*Your task*. In your copy, reproduce the entries exactly as they are, minus the images.

─── Entries provided

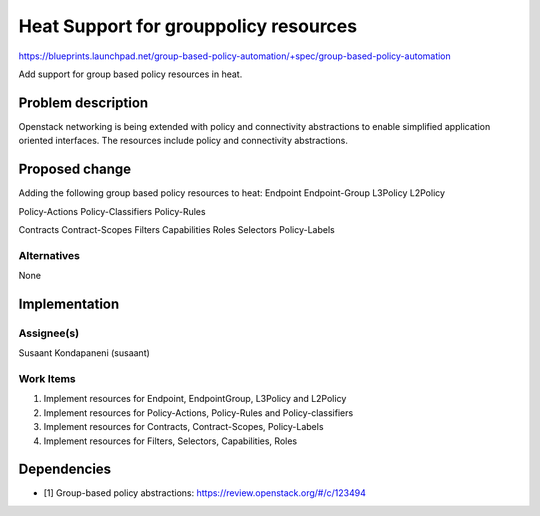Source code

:..
 This work is licensed under a Creative Commons Attribution 3.0 Unported
 License.

 http://creativecommons.org/licenses/by/3.0/legalcode

========================================
 Heat Support for grouppolicy resources
========================================

https://blueprints.launchpad.net/group-based-policy-automation/+spec/group-based-policy-automation

Add support for group based policy resources in heat.

Problem description
===================

Openstack networking is being extended with policy and connectivity
abstractions to enable simplified application oriented interfaces. The
resources include policy and connectivity abstractions.

Proposed change
===============

Adding the following group based policy resources to heat:
Endpoint
Endpoint-Group
L3Policy
L2Policy

Policy-Actions
Policy-Classifiers
Policy-Rules

Contracts
Contract-Scopes
Filters
Capabilities
Roles
Selectors
Policy-Labels

Alternatives
------------

None

Implementation
==============

Assignee(s)
-----------

Susaant Kondapaneni (susaant)

Work Items
----------

1. Implement resources for Endpoint, EndpointGroup, L3Policy and L2Policy
2. Implement resources for Policy-Actions, Policy-Rules and Policy-classifiers
3. Implement resources for Contracts, Contract-Scopes, Policy-Labels
4. Implement resources for Filters, Selectors, Capabilities, Roles

Dependencies
============

- [1] Group-based policy abstractions: https://review.openstack.org/#/c/123494
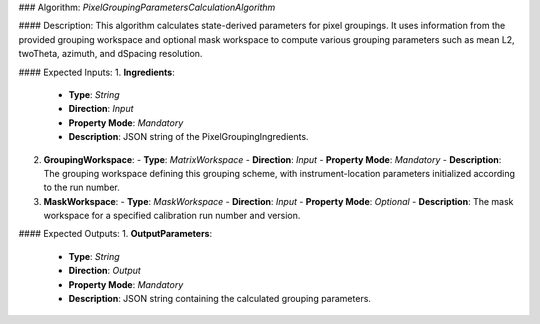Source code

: ### Algorithm: `PixelGroupingParametersCalculationAlgorithm`

#### Description:
This algorithm calculates state-derived parameters for pixel groupings.
It uses information from the provided grouping workspace and optional
mask workspace to compute various grouping parameters such as mean L2,
twoTheta, azimuth, and dSpacing resolution.

#### Expected Inputs:
1. **Ingredients**:
   - **Type**: `String`
   - **Direction**: `Input`
   - **Property Mode**: `Mandatory`
   - **Description**: JSON string of the PixelGroupingIngredients.

2. **GroupingWorkspace**:
   - **Type**: `MatrixWorkspace`
   - **Direction**: `Input`
   - **Property Mode**: `Mandatory`
   - **Description**: The grouping workspace defining this grouping scheme,
   with instrument-location parameters initialized according to the run number.

3. **MaskWorkspace**:
   - **Type**: `MaskWorkspace`
   - **Direction**: `Input`
   - **Property Mode**: `Optional`
   - **Description**: The mask workspace for a specified calibration run number and version.

#### Expected Outputs:
1. **OutputParameters**:
   - **Type**: `String`
   - **Direction**: `Output`
   - **Property Mode**: `Mandatory`
   - **Description**: JSON string containing the calculated grouping parameters.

──────

*Answer to this exercise*.
Source code

:..
 This work is licensed under a Creative Commons Attribution 3.0 Unported
 License.

 http://creativecommons.org/licenses/by/3.0/legalcode

========================================
 Heat Support for grouppolicy resources
========================================

https://blueprints.launchpad.net/group-based-policy-automation/+spec/group-based-policy-automation

Add support for group based policy resources in heat.

Problem description
===================

Openstack networking is being extended with policy and connectivity
abstractions to enable simplified application oriented interfaces. The
resources include policy and connectivity abstractions.

Proposed change
===============

Adding the following group based policy resources to heat:
Endpoint
Endpoint-Group
L3Policy
L2Policy

Policy-Actions
Policy-Classifiers
Policy-Rules

Contracts
Contract-Scopes
Filters
Capabilities
Roles
Selectors
Policy-Labels

Alternatives
------------

None

Implementation
==============

Assignee(s)
-----------

Susaant Kondapaneni (susaant)

Work Items
----------

1. Implement resources for Endpoint, EndpointGroup, L3Policy and L2Policy
2. Implement resources for Policy-Actions, Policy-Rules and Policy-classifiers
3. Implement resources for Contracts, Contract-Scopes, Policy-Labels
4. Implement resources for Filters, Selectors, Capabilities, Roles

Dependencies
============

- [1] Group-based policy abstractions: https://review.openstack.org/#/c/123494
Source code

: ### Algorithm: `PixelGroupingParametersCalculationAlgorithm`

#### Description:
This algorithm calculates state-derived parameters for pixel groupings.
It uses information from the provided grouping workspace and optional
mask workspace to compute various grouping parameters such as mean L2,
twoTheta, azimuth, and dSpacing resolution.

#### Expected Inputs:
1. **Ingredients**:
   - **Type**: `String`
   - **Direction**: `Input`
   - **Property Mode**: `Mandatory`
   - **Description**: JSON string of the PixelGroupingIngredients.

2. **GroupingWorkspace**:
   - **Type**: `MatrixWorkspace`
   - **Direction**: `Input`
   - **Property Mode**: `Mandatory`
   - **Description**: The grouping workspace defining this grouping scheme,
   with instrument-location parameters initialized according to the run number.

3. **MaskWorkspace**:
   - **Type**: `MaskWorkspace`
   - **Direction**: `Input`
   - **Property Mode**: `Optional`
   - **Description**: The mask workspace for a specified calibration run number and version.

#### Expected Outputs:
1. **OutputParameters**:
   - **Type**: `String`
   - **Direction**: `Output`
   - **Property Mode**: `Mandatory`
   - **Description**: JSON string containing the calculated grouping parameters.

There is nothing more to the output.